Start of Material provided

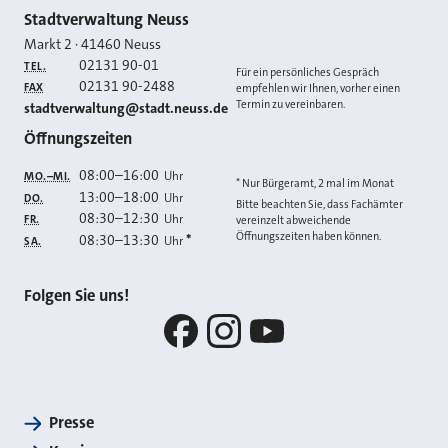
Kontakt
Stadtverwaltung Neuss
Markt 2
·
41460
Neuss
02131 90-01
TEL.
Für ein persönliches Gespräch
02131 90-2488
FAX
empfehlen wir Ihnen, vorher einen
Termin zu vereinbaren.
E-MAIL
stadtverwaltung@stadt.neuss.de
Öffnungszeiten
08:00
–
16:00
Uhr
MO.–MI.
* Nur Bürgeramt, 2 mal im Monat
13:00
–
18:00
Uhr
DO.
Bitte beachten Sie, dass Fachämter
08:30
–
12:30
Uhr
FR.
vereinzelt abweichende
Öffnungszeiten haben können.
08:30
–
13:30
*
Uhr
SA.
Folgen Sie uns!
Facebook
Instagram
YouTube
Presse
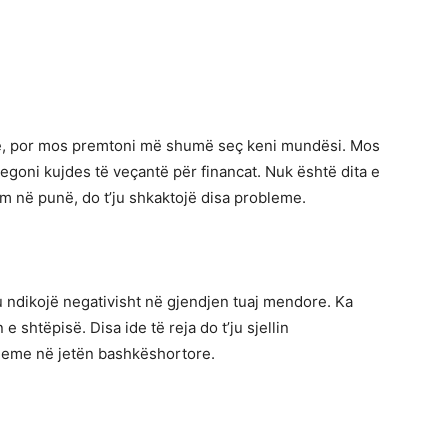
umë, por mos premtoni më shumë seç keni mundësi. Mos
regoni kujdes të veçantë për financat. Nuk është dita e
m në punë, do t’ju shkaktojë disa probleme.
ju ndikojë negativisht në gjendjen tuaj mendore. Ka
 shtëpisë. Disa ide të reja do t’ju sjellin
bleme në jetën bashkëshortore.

End of Material provided

» What you have to do: Reproduce the lines above exactly, image-free.

» Answer space:
Kontakt
Stadtverwaltung Neuss
Markt 2
·
41460
Neuss
02131 90-01
TEL.
Für ein persönliches Gespräch
02131 90-2488
FAX
empfehlen wir Ihnen, vorher einen
Termin zu vereinbaren.
E-MAIL
stadtverwaltung@stadt.neuss.de
Öffnungszeiten
08:00
–
16:00
Uhr
MO.–MI.
* Nur Bürgeramt, 2 mal im Monat
13:00
–
18:00
Uhr
DO.
Bitte beachten Sie, dass Fachämter
08:30
–
12:30
Uhr
FR.
vereinzelt abweichende
Öffnungszeiten haben können.
08:30
–
13:30
*
Uhr
SA.
Folgen Sie uns!
Facebook
Instagram
YouTube
Presse
umë, por mos premtoni më shumë seç keni mundësi. Mos
regoni kujdes të veçantë për financat. Nuk është dita e
m në punë, do t’ju shkaktojë disa probleme.
ju ndikojë negativisht në gjendjen tuaj mendore. Ka
 shtëpisë. Disa ide të reja do t’ju sjellin
bleme në jetën bashkëshortore.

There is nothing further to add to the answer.